Sep 20, 2013 Philip Burgess
The debt collection industry has come under increased scrutiny in the past several years, especially as the economic recession led to a higher volume of outstanding loans than ever before. Agencies need to ensure that they are following the best practices and regulatory compliance statutes, such as those under the Fair Debt Collection Practices Act (FDCPA), to avoid sanctions, fines and other issues.
Though the Federal Trade Commission experienced a massive increase in the number of complaints filed against debt collectors last year, many of these communications have yet to be substantiated. Regulatory entities, as well as law enforcement agencies, are beginning to identify fraudulent collection efforts coming from the United States and abroad that threaten businesses and consumers across the country.
BBB speaks out
WIFR 23 News recently reported that the U.S. Better Business Bureau (BBB) has issued a warning to consumers and businesses as the result of an increase in fraudulent debt collection scams. Agencies operating in the sector need to know about these actions, and would do well to educate clients regarding the risks of fake collection firms.

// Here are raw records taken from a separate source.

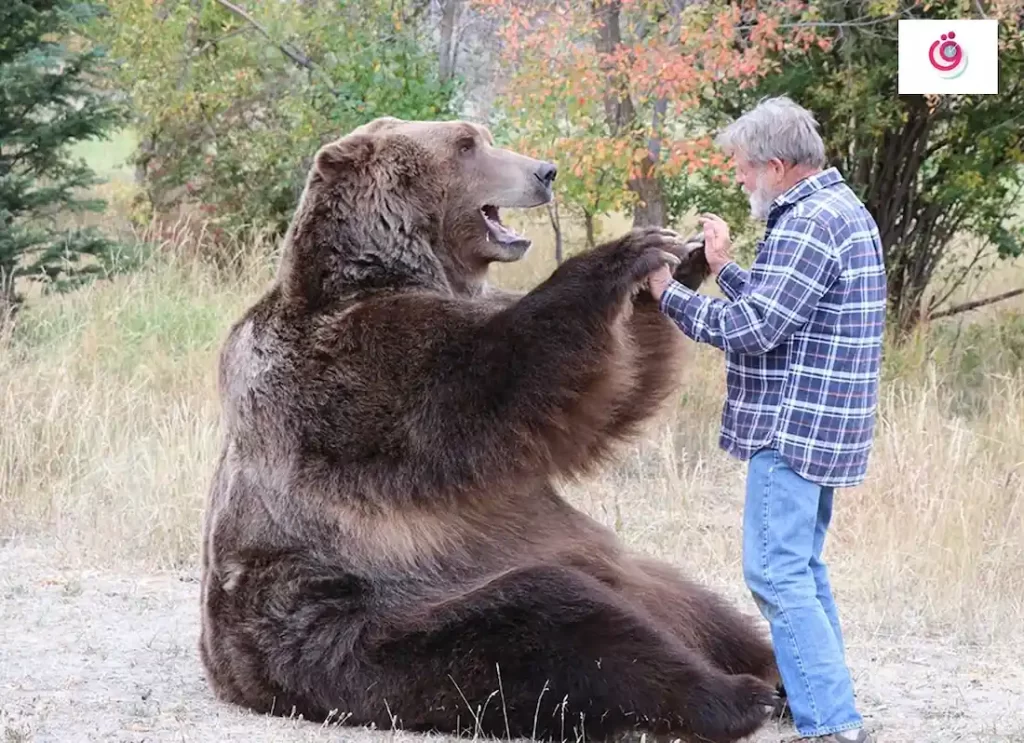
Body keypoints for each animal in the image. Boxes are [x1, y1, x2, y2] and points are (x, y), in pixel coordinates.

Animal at [197, 116, 774, 743]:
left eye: (482, 135)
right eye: (466, 143)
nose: (545, 171)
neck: (400, 268)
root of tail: (229, 678)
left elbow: (613, 389)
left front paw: (685, 258)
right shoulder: (349, 372)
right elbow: (494, 381)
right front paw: (626, 253)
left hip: (628, 572)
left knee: (702, 610)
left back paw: (768, 668)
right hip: (353, 618)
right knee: (550, 628)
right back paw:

The news provider explained that there were 782 complaints filed by businesses and residents in California between 2011 and 2012, while another 926 were recorded between last year and this September, representing an increase of 84 percent. These complaints were specifically targeted at fraudulent practices and scams coming from a variety of yet to be identified criminals.
According to the source, some of the most telling signs of a scam include high-pressure tactics that are meant to intimidate the recipient of the call, as well as persistent requests for financial data and other potentially sensitive information. Officials at the BBB have urged companies and consumers to report any instances of these types of communications immediately to try and eradicate the issue.

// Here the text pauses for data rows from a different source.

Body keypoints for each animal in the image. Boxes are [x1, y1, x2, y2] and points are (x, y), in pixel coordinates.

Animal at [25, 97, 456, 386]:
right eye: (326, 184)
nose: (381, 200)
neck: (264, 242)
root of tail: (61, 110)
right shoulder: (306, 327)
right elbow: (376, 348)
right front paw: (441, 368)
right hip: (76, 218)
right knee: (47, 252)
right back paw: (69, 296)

Additionally, the BBB stated that debt collectors always need to verify the debt, as well as their own contact information, when the consumer or business requests such data. If the caller refuses to do so, they are likely not real collectors but scam artists who are only trying to steal information that can be used to levy finances or compromise identities.

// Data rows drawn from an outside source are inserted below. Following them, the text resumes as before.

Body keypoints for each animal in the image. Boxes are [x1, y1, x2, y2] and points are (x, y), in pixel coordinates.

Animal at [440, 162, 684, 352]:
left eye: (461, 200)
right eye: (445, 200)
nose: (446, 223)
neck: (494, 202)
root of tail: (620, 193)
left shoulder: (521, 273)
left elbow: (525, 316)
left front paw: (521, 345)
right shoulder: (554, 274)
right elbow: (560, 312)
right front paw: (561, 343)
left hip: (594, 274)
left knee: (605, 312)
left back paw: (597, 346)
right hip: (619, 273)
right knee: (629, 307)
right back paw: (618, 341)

"If people call pretending to be debt collectors, consumers can be at high risk of identity theft," Dennis Horton, director of the BBB's Rockford, Calif. Regional Office, explained, according to WIFR 23 News. "Consumers have to be cautious with these callers and must never give out personal information with people they do not know."
Real agencies must align with the law
Proper collection agencies should always ensure that their staff members understand the entirety of the FDCPA, as well as any state or industry-specific regulations that might cover their communications. Though the aforementioned practices are more commonly perpetrated by fraudulent parties, even real agencies will sometimes use these tactics.
To avoid crippling fines, sanctions, hurt reputations and potentially lost funds, companies should always consider using a debt collection agency that has proven its value and handle on the law.